_EXERCISE DATA_.
──────────────────────────────

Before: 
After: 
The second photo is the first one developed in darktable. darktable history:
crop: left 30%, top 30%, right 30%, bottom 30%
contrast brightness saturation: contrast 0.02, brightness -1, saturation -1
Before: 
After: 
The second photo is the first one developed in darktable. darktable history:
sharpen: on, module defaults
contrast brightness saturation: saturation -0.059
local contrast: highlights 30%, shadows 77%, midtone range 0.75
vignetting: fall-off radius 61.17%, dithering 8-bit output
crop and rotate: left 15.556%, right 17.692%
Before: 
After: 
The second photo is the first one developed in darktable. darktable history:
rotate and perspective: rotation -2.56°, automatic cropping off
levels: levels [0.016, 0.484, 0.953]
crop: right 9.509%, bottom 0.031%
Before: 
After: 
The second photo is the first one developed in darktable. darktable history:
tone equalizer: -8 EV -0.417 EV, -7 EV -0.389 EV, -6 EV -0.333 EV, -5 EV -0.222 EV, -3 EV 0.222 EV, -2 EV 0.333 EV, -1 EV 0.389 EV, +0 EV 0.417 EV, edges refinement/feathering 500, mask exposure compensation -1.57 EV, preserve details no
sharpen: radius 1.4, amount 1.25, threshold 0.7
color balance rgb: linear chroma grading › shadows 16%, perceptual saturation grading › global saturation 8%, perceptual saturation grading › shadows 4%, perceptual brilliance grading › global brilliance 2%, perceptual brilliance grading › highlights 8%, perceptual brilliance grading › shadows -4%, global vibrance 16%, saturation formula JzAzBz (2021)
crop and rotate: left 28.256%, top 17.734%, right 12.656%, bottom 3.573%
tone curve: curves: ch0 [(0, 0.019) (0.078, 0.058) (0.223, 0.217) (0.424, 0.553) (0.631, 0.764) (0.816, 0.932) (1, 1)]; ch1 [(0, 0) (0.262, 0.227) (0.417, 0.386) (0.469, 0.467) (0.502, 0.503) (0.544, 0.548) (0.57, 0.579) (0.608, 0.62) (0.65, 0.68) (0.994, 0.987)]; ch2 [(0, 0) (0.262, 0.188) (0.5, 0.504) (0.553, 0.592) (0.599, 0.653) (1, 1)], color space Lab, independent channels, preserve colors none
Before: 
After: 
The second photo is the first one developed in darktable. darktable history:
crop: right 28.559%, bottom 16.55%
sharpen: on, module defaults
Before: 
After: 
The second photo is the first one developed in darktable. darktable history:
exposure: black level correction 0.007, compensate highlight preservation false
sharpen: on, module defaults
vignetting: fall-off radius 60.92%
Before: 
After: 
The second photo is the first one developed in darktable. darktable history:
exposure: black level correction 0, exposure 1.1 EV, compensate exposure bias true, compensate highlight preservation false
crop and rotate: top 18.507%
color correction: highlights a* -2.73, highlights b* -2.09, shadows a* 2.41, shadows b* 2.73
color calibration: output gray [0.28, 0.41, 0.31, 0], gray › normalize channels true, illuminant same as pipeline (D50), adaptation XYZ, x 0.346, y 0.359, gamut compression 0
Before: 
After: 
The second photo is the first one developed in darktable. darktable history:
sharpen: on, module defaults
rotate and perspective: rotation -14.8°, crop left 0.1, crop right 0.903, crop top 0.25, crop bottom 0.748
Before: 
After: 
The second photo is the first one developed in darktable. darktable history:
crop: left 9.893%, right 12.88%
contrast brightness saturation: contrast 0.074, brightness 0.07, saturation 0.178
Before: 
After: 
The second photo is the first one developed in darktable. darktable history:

──────────────────────────────

_TASK PROMPT_.
Copy the part of the material that opens at its very beginning and closes with the line containing "crop: right 9.509%, bottom 0.031%", keeping every line as it is, including that last line.

_SOLUTION_.
Before: 
After: 
The second photo is the first one developed in darktable. darktable history:
crop: left 30%, top 30%, right 30%, bottom 30%
contrast brightness saturation: contrast 0.02, brightness -1, saturation -1
Before: 
After: 
The second photo is the first one developed in darktable. darktable history:
sharpen: on, module defaults
contrast brightness saturation: saturation -0.059
local contrast: highlights 30%, shadows 77%, midtone range 0.75
vignetting: fall-off radius 61.17%, dithering 8-bit output
crop and rotate: left 15.556%, right 17.692%
Before: 
After: 
The second photo is the first one developed in darktable. darktable history:
rotate and perspective: rotation -2.56°, automatic cropping off
levels: levels [0.016, 0.484, 0.953]
crop: right 9.509%, bottom 0.031%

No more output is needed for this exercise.